En recevant les représentants des différentes religions du pays, à l’occasion des vœux de nouvelle année, Emmanuel Macron a beaucoup insisté sur la loi de 1905, dont on célèbre le 120e anniversaire. De son côté, le pape François, lors de sa récente visite en Corse, avait abordé le thème de la laïcité, rejoignant son prédécesseur Pie XII, qui avait parlé, en son temps, de la nécessité d’une « saine laïcité ». On sait que le mot est lié à une certaine forme de culture politique française, le plus souvent méconnue à l’étranger. Il est vrai qu’il n’est pas dépourvu d’ambiguïté. Lorsqu’on désigne quelqu’un comme un laïque convaincu – bien noter l’orthographe qui se distingue du laïc, c’est-à-dire du non-clerc –, on signifie par là son opposition souvent radicale à toute forme de spiritualité religieuse. La référence à Voltaire et à l’esprit voltairien, synonyme d’hostilité au christianisme (ainsi qu’au judaïsme), est alors de mise.

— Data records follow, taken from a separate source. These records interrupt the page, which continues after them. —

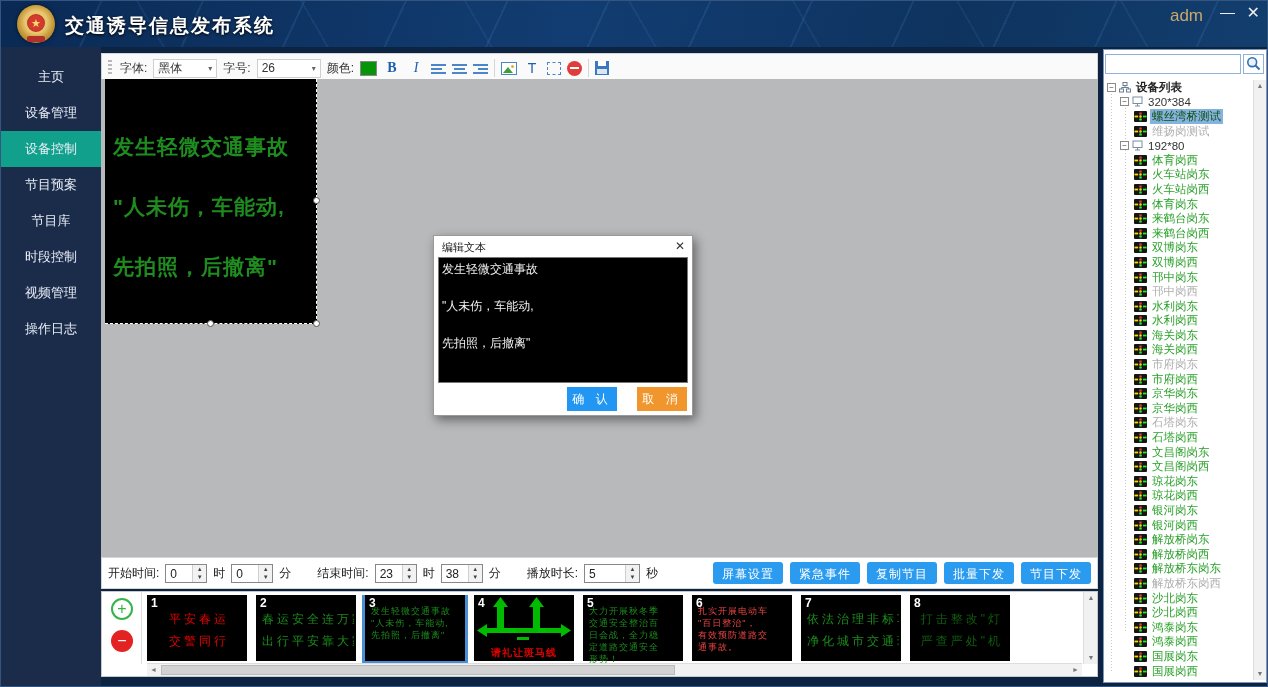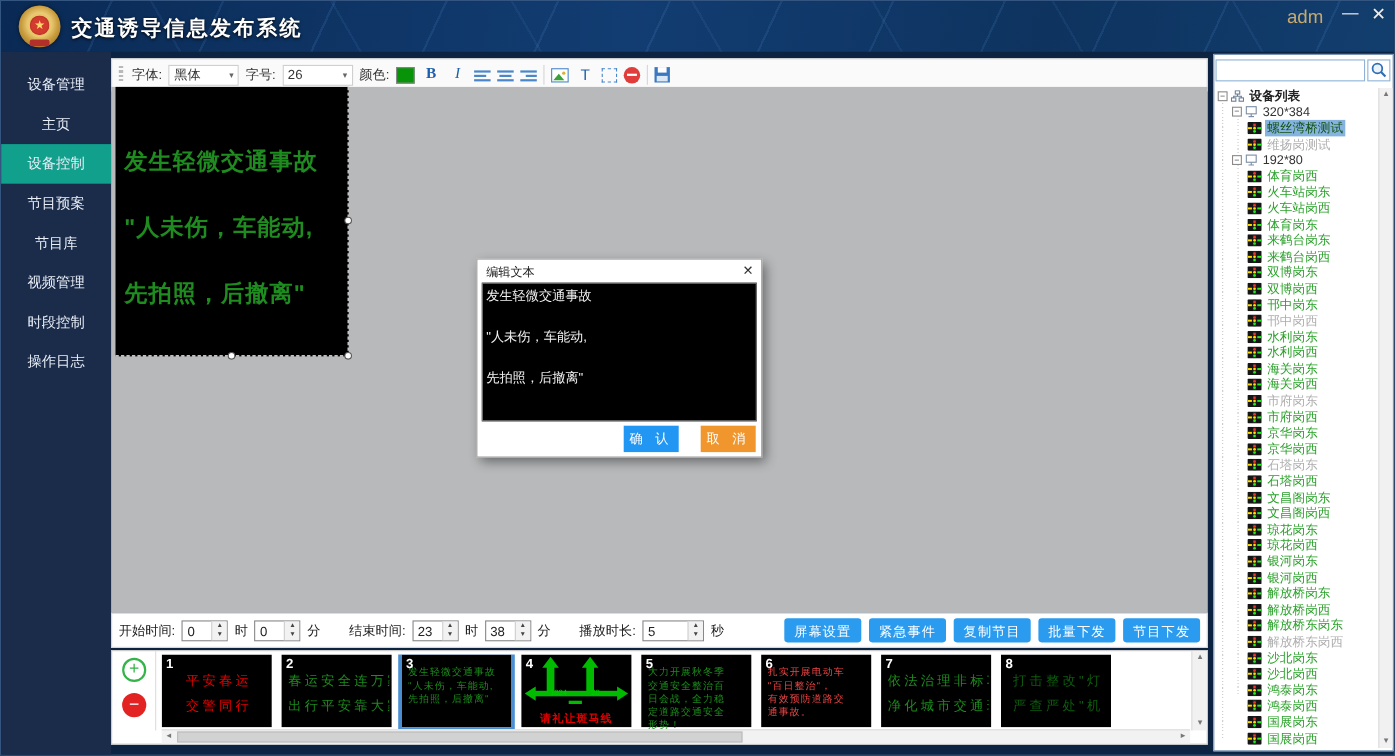--- a/index.html
+++ b/index.html
@@ -163,8 +163,8 @@
   </div>
 
   <div class="sidebar">
+      <div class="side-item">主页</div>
       <div class="side-item">设备管理</div>
-      <div class="side-item">主页</div>
       <div class="side-item active">设备控制</div>
       <div class="side-item">节目预案</div>
       <div class="side-item">节目库</div>

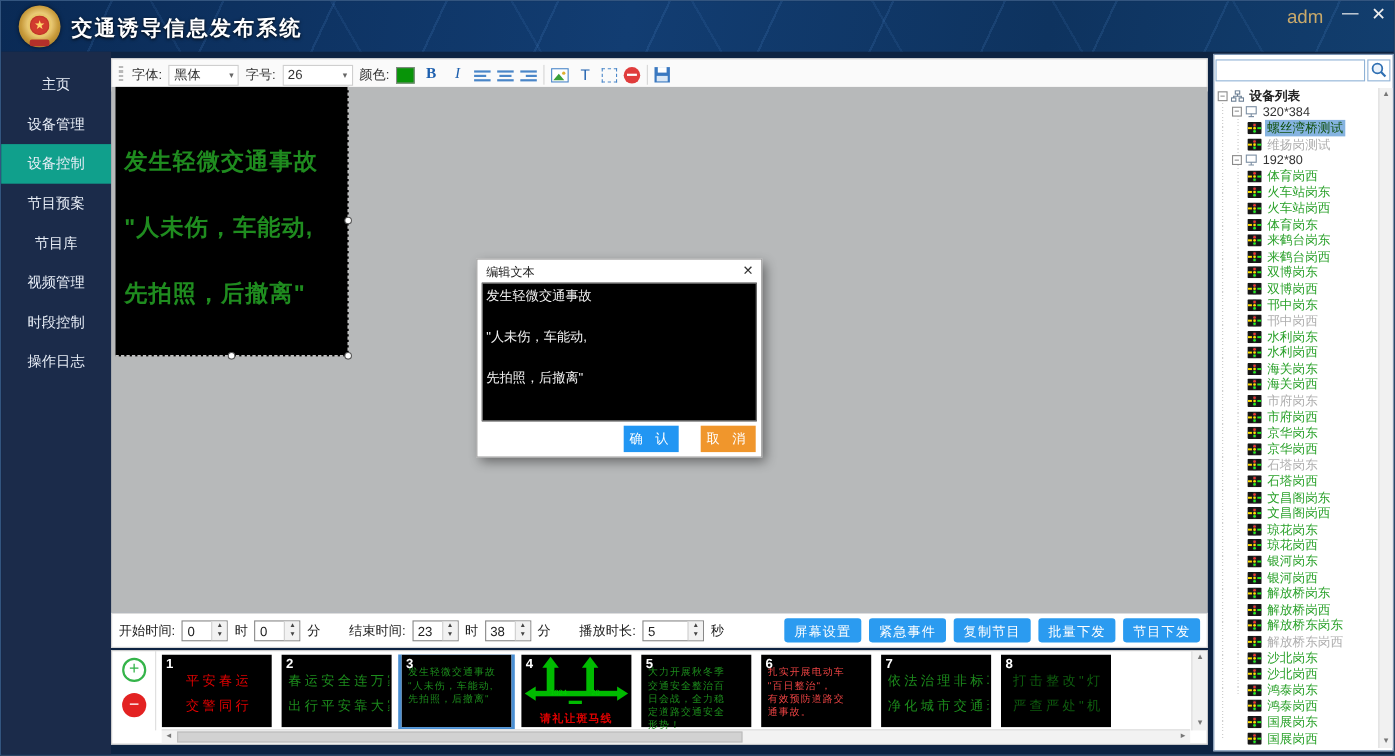--- a/index.html
+++ b/index.html
@@ -168,8 +168,8 @@
       <div class="side-item active">设备控制</div>
       <div class="side-item">节目预案</div>
       <div class="side-item">节目库</div>
+      <div class="side-item">时段控制</div>
       <div class="side-item">视频管理</div>
-      <div class="side-item">时段控制</div>
       <div class="side-item">操作日志</div>
     </div>
 

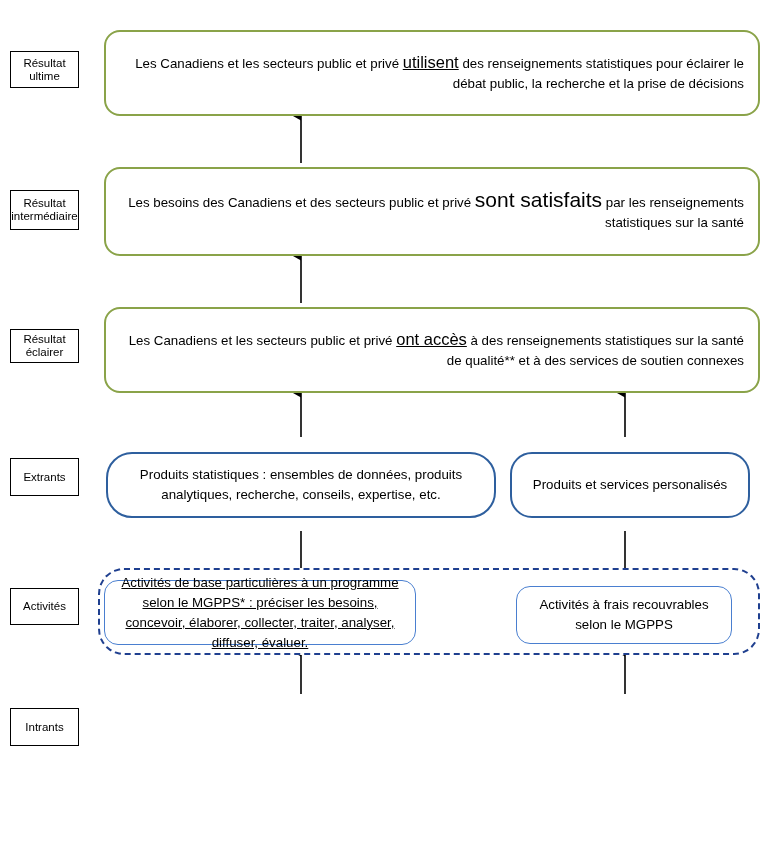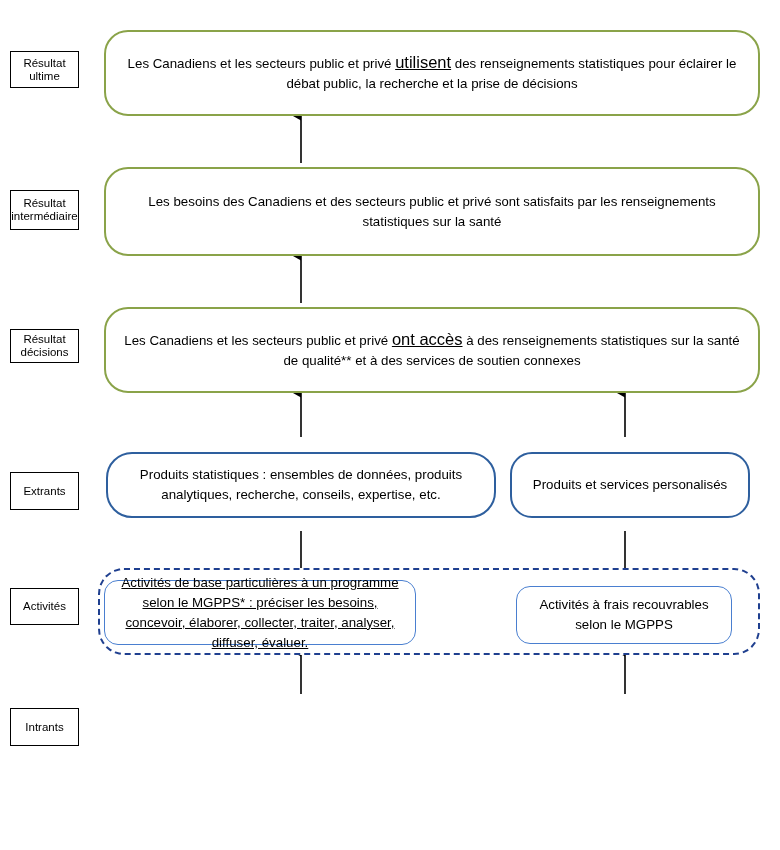--- a/index.html
+++ b/index.html
@@ -59,7 +59,8 @@
   
   .outcome {
     border: 2.6px solid #8aa349;
-    border-radius: 24px;
+    border-radius: 16px;
+    text-align: right;
   }
 
   

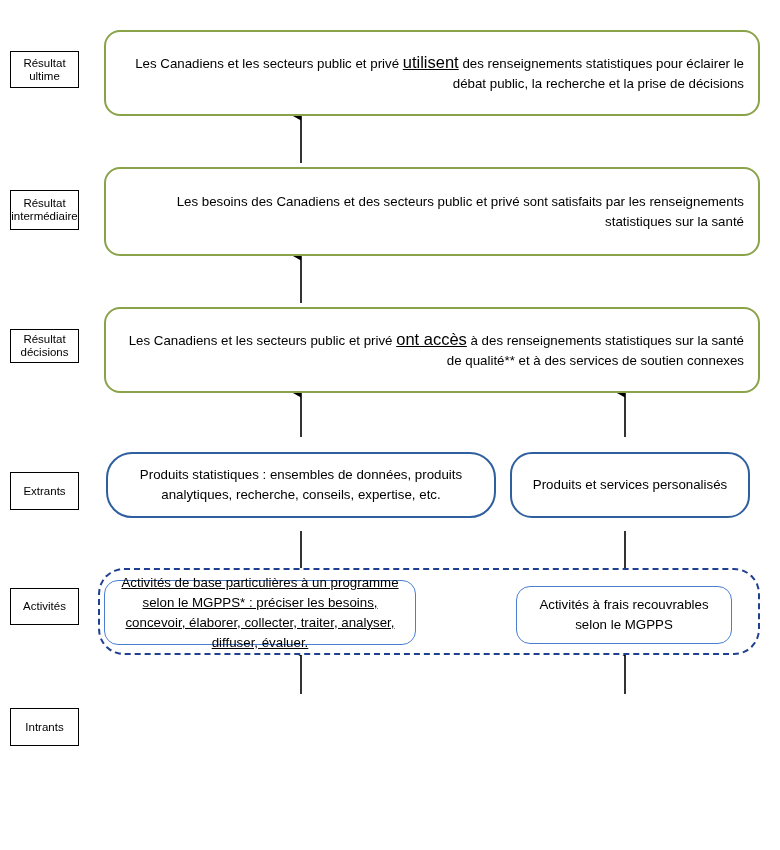--- a/index.html
+++ b/index.html
@@ -109,7 +109,7 @@
     font-size: 16.5px;
   }
   .big-plain {
-    font-size: 13px;
+    font-size: 21px;
   }
 </style>
 </head>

Entreprise de déchristianisation
Voilà qui renvoie à l’entreprise de déchristianisation de la seconde phase de la Révolution française et à ses prolongements ultérieurs. Il ne fait pas de doute que la IIIe République à ses débuts s’est distinguée par un anticléricalisme virulent. Celui qui s’est traduit notamment par l’expulsion des congrégations religieuses du territoire national. Les historiens estiment de 50 000 à 70 000 le nombre de religieux et de religieuses chassés par un pouvoir bien décidé à combattre l’influence chrétienne, particulièrement dans le cadre scolaire. On n’a pas oublié l’exemple des moines de la Grande Chartreuse, obligés de quitter sans douceur leur célèbre site, en dépit des protestations de la population.
Lorsqu’une loi de séparation des Églises et de l’État mettant fin au régime de Concordat napoléonien, est envisagée, c’est toujours dans le même climat hostile. Mais l’intervention d’Aristide Briand va modifier profondément l’esprit de la loi, en distinguant ce qui relève du religieux et ce qui relève du politique, avec cet avantage de conférer à l’autorité spirituelle sa pleine autonomie. On a un peu oublié que les plus farouches des anticléricaux étaient alors hostiles à cette autonomie, préférant garder ce que le Concordat supposait de prédominance de l’État.
Liberté de conscience
De 1905 sont nées de nouvelles relations, avec une autre définition du concept de laïcité. Progressivement, on est passé de l’hostilité à la pacification, espérant qu’on pourrait aller jusqu’à la bienveillance et à la sauvegarde des libertés de conscience et de religion.
Est-ce à dire que toutes les difficultés ont été levées ? Sûrement pas, d’autant que la commune référence à ce que Jules Ferry appelait « la morale de nos pères » a disparu. Les sujets sociétaux à forte teneur anthropologique divisent profondément l’opinion et débouchent sur des désaccords radicaux. On s’en est aperçu lors de la visite du pape en Belgique, qui a provoqué de véritables incidents diplomatiques. Mais si l’on prend au sérieux l’indépendance du spirituel, il faut admettre qu’il parle haut et fort, comme il l’entend.